Doch es kam anders: Der Bankmitarbeiter reagierte geistesgegenwärtig und rief den Filialleiter an, da er das bei solchen Summen tun müsse. Dieser rief die Polizei an und alarmierte die übrigen Bankmitarbeiter, die das Gebäude daraufhin verließen.

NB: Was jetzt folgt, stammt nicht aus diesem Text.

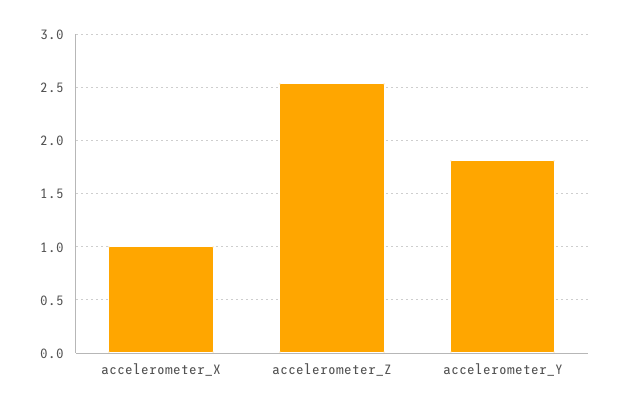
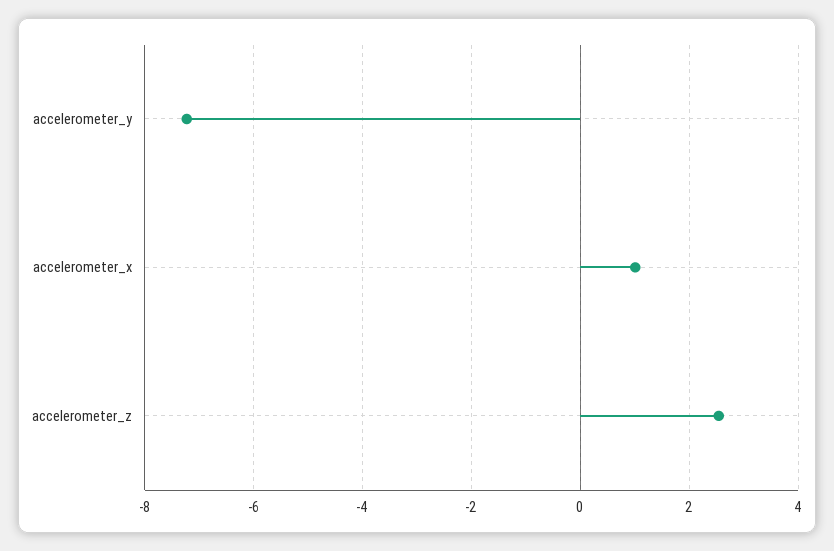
accelerometer_Y: 1.8 -> -7.2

Die Polizei schickte rund 300 Einsatzkräfte zum Tatort. In der Nacht ließ der Täter die Geisel frei und ergab sich. Während der fast zehn Stunden bis zur Aufgabe habe er die Geisel "sehr anständig" behandelt, sagte Sindberg. Er habe stets betont, dass er dem Mann nichts antun wolle. Bei den stundenlangen Verhandlungen mit dem Täter sei klar geworden, "dass er selbst mit der Situation nicht ganz glücklich war", sagte Sindberg. Dem Täter sei wohl selbst nicht klar gewesen, wie er aus der Situation wieder herauskomme: "Konkrete Vorstellungen schien er da nicht zu haben."

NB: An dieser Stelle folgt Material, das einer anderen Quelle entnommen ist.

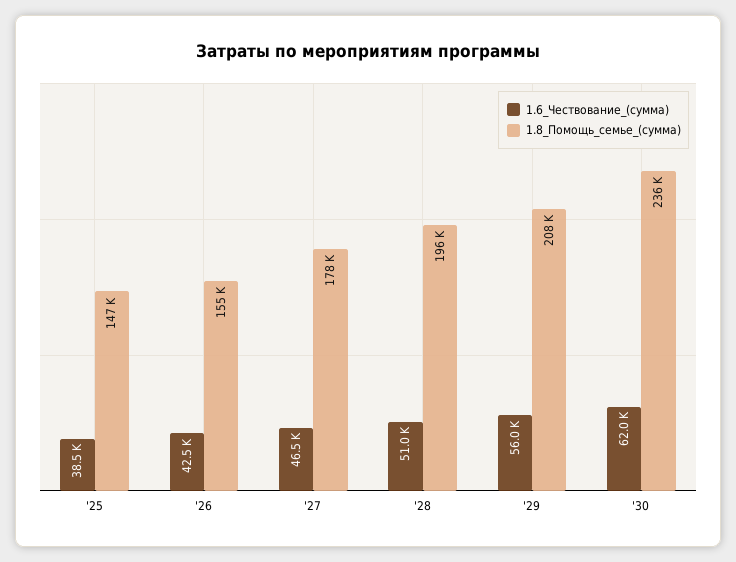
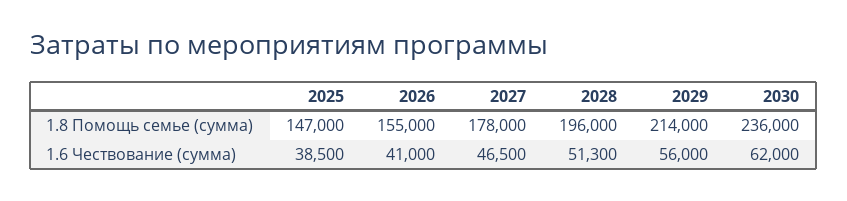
1.6_Чествование_(сумма), '26: 42500 -> 41000
1.6_Чествование_(сумма), '28: 51000 -> 51300
1.8_Помощь_семье_(сумма), '29: 208000 -> 214000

Im Verlauf der Geiselnahme waren die Geldforderungen des Täters laut Polizei ständig gestiegen - von zunächst 100.000 Euro auf eine halbe Million Euro bis auf eine Million Euro. Außerdem verlangte er einen Fluchtwagen. Seinen Forderungen verlieh er Nachdruck mit der Drohung, eine Bombe zu zünden. Der vermeintliche Sprengstoff entpuppte sich schließlich als drei Kilogramm Mehl. Bewaffnet war er mit einer Schreckschusspistole.
Scherze auf der Pressekonferenz
Den Beamten war laut Sindberg früh klar, dass sie es mit einem unprofessionellen Täter zu tun hatten, der sich durch intensives Verhandeln zum Aufgeben überreden lassen könnte. Die Polizeispezialisten seien bei den Gesprächen mit dem Täter zu der Überzeugung gelangt, "dass seine Gefährlichkeit nicht so groß ist".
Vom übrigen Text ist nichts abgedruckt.